Después del sol: la recuperación empieza en el plato
Tras una jornada de exposición, la piel necesita repararse. Sainz recomienda priorizar alimentos ricos en agua, antioxidantes y proteínas
. Un ejemplo de comida post-playa podría ser un gazpacho bien frío, una ensalada con tomate, aguacate y aceite de oliva, acompañada de salmón o bonito a la plancha, y de postre un kiwi o un puñado de frutos rojos. Las proteínas aportan los aminoácidos necesarios para la síntesis de colágeno y la regeneración de los tejidos dañados por la radiación.

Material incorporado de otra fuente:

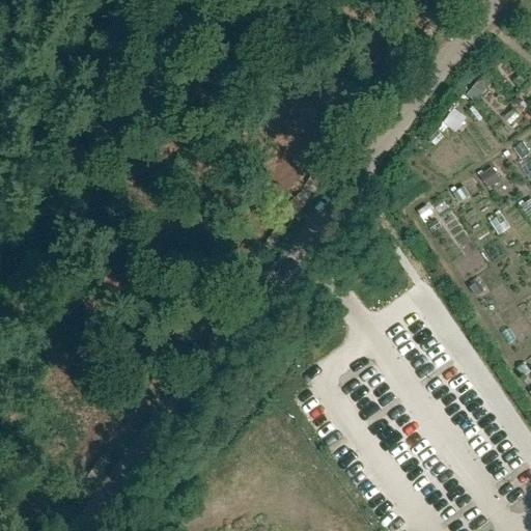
[(522,74),(512,82),(518,87),(527,79),(522,74)]
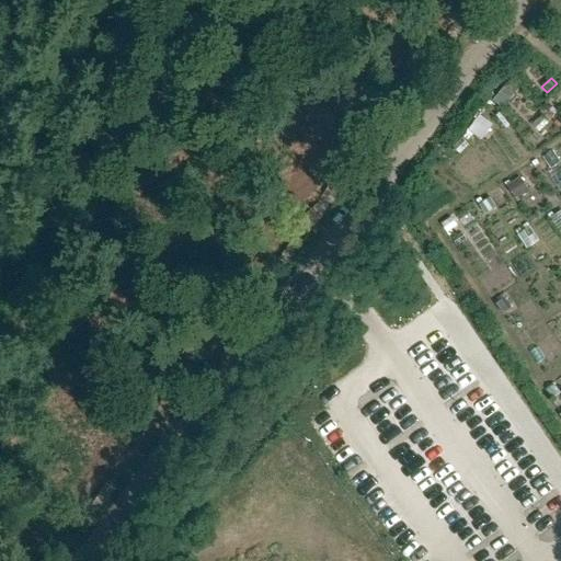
[(502,87),(491,100),(499,107),(510,94),(502,87)]
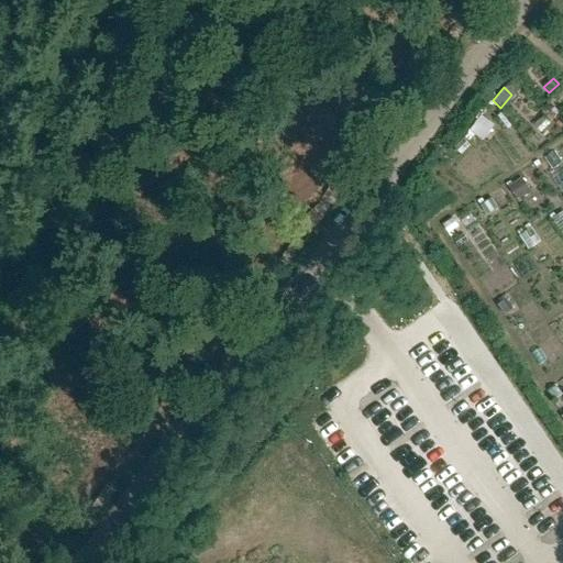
[(560,235),(562,233),(562,216),(556,205),(544,212),(560,235)]
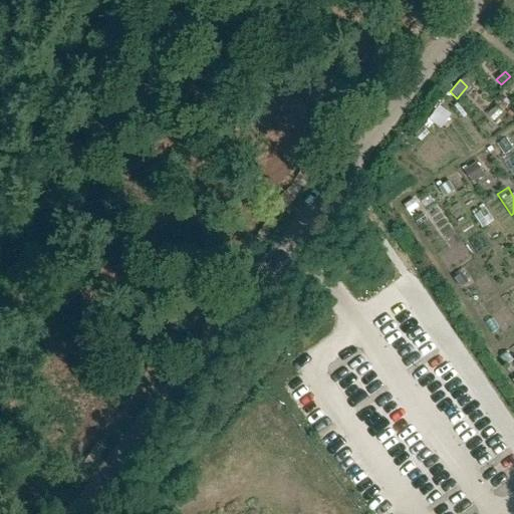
[(412,200),(403,205),(408,213),(417,207),(412,200)]
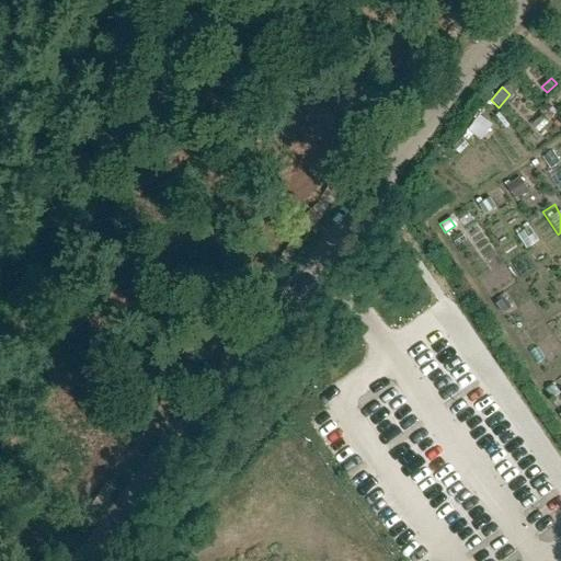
[(549,249),(559,267),(560,266),(560,243),(560,242),(549,249)]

Enemigos silenciosos de la piel: alcohol, ultraprocesados y fotosensibilidad
No solo importa lo que se incluye, sino también lo que se evita. El alcohol es uno de los grandes olvidados: El exceso de alcohol favorece la deshidratación y aumenta el estrés oxidativo, dificultando la recuperación cutánea
, advierte Sainz. Las dietas pobres en frutas, verduras y grasas saludables reducen la disponibilidad de antioxidantes justo cuando más se necesitan. Además, los ultraprocesados ricos en azúcares activan procesos de glicación que deterioran el colágeno y aceleran el envejecimiento.
Otro factor que pasa desapercibido es la fotosensibilidad inducida por medicamentos y plantas. Antiinflamatorios, antibióticos o la hierba de San Juan pueden aumentar la sensibilidad de la piel a los rayos UV, provocando desde rojeces hasta manchas persistentes. Conviene revisar siempre el prospecto antes de exponerse al sol
, recuerda Sainz.
«La alimentación no sustituye al fotoprotector, pero sin ella la fotoprotección tiene menos donde apoyarse.» – Salena Sainz
La combinación ganadora: nutrición + protección solar + hábitos
La experta insiste en que ninguna medida aislada es suficiente. La estrategia completa incluye:
- Una alimentación rica en antioxidantes durante todo el verano.
- Hidratación constante (agua, infusiones, frutas acuosas).
- Uso de protector solar adecuado al tipo de piel, aplicado generosamente y reaplicado cada dos horas.
- Ropa ligera pero de manga larga, gafas de sol y sombrero de ala ancha.
- Evitar la exposición en las horas centrales del día (de 12 a 16 horas).
Es la suma de todas estas medidas la que ofrece una protección realmente eficaz
, concluye Sainz. La piel es el órgano más expuesto y también el más sensible a lo que comemos. Lo que se pone en el plato durante las semanas previas determina cómo responderá al sol, cómo se recuperará y a qué ritmo envejecerá.